L plows through life at full force - her confidence in herself is astounding. I think she believes she's going to grow up to be a princess and you know what? She just might do that.
E: 48 lbs (88th percentile) and 47 inches (99th percentile). Was a trooper with her vaccines and only sobbed a bit.
E is still her same, sweet, gentle self. She tends away from princesses, but loves Superheros. (For the record, L does, too, and has requested to be Wonder Woman for Halloween.) She loved her Superman t-shirts, lunch box, and backpack that she got for her birthday. Once, I put all the kids in the car and then went back into the house for another load of stuff. When I
returned, E said to me, "We thought you had VANISHED!" She then proceeded to
outline an entire plot where Superman, Wonder Woman and someone else
vanished and bad guys took their places.
She is so! good! with smaller children. I wish I could describe it, but it's like she has some magical personality and small children are attracted to her. We're not the only ones who have noticed - friends have commented on it as well. She has such fun playing with younger kids and they adore her. My sister's two boys are the same way and I love that E shares that trait.

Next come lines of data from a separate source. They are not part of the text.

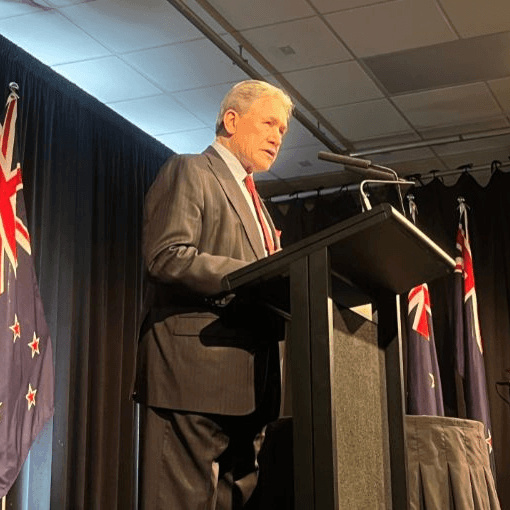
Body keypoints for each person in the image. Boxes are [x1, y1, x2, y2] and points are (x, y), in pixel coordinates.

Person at [133, 79, 293, 509]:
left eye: (282, 130)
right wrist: (252, 274)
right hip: (193, 378)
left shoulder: (259, 204)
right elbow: (166, 256)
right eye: (269, 123)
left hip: (251, 387)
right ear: (231, 120)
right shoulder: (190, 170)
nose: (278, 136)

E continues to tend toward being overly sensitive at times and a bit of a drama queen. She has conveniently timed aches and pains. For example:
Scene: Everyone is playing happily.
Parent: Let's go upstairs, brush teeth, and put PJs on!
E (collapses on floor): Oh! My legs hurt! I can't walk! (she convulses pitifully on the floor)

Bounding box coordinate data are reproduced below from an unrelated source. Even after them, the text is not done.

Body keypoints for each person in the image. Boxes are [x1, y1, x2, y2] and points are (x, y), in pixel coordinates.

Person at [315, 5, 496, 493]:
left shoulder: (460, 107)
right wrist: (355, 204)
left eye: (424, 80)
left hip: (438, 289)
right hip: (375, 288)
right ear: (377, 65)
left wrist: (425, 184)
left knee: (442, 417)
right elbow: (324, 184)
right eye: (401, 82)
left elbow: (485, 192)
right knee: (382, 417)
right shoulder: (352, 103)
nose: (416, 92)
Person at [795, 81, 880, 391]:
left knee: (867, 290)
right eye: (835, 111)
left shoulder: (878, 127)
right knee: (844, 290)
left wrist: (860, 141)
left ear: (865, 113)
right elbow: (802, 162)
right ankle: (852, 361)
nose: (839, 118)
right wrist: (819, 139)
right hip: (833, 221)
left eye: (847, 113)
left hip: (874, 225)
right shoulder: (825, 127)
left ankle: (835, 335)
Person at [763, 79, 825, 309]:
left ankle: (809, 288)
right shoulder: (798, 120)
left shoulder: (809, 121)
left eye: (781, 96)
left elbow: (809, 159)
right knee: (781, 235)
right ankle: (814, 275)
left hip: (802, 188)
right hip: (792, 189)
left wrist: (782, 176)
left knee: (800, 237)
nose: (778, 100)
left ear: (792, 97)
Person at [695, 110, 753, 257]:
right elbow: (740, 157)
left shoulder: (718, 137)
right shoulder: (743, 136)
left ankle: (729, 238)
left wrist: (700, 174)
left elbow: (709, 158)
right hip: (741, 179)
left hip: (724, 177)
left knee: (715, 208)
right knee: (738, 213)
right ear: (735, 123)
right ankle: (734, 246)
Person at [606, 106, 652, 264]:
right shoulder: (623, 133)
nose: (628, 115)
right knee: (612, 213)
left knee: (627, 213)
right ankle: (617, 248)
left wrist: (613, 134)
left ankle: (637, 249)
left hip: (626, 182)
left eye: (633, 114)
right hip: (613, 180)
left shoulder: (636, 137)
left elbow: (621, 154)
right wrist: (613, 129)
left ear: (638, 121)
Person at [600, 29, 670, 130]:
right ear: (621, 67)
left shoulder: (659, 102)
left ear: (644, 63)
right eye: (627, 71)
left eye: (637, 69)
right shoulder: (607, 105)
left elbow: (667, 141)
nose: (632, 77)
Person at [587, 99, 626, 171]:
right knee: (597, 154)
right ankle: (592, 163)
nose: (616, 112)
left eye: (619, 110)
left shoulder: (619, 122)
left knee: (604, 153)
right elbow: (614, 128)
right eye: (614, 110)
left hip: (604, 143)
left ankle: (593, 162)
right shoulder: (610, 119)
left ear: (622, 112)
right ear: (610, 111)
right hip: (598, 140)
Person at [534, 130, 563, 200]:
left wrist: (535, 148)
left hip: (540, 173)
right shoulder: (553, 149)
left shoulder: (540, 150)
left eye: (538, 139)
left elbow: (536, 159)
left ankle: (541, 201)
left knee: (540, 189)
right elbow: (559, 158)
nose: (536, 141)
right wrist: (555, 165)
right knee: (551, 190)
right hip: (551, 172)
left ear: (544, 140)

She shines in swimming lessons (she asked me if she could do a sport "with no running") and advanced from being a Pike to an Eel in one 8 week session. I think it helps that she's so tall and can touch the bottom in more places than other kids her age. It gives her confidence that she won't go under. A said she was dog paddling at the end of last summer and she's definitely swimming (in an uncoordinated fashion) in her current lessons.
E also excels at puzzles. She has the focus to finish 100 piece puzzles by herself in a short amount of time. I can't get her to find the edge pieces first, put together the outside, etc, but I've backed off from that because whatever she's doing is working.
Woo! This is quite a change, you guys, from preschool to school age kids. It's a whole different stage of parenting and I am looking forward to the new challenges.